Available data

+ + + +

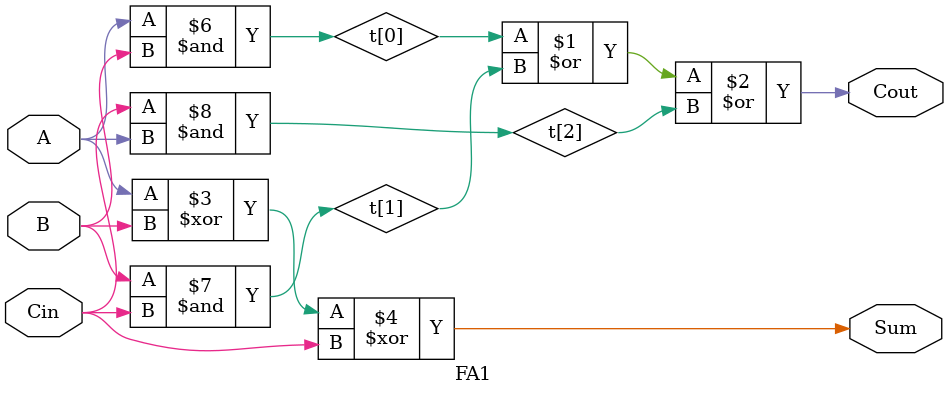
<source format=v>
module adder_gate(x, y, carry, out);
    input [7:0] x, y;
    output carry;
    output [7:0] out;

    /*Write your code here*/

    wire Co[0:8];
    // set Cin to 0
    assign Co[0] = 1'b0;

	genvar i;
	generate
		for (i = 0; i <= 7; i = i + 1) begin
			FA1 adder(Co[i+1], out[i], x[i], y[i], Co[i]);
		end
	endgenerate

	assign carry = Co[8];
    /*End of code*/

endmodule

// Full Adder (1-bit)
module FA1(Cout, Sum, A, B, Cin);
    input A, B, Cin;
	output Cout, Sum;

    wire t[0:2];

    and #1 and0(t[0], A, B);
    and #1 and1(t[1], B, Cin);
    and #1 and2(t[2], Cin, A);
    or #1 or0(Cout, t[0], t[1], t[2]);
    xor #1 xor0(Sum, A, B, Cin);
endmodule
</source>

+ + + +

Job
Extract every line from the one containing "module FA1(Cout, Sum, A, B, Cin);" through the last line of the data, inclusive, exactly as written.

Task solution
module FA1(Cout, Sum, A, B, Cin);
    input A, B, Cin;
	output Cout, Sum;

    wire t[0:2];

    and #1 and0(t[0], A, B);
    and #1 and1(t[1], B, Cin);
    and #1 and2(t[2], Cin, A);
    or #1 or0(Cout, t[0], t[1], t[2]);
    xor #1 xor0(Sum, A, B, Cin);
endmodule
</source>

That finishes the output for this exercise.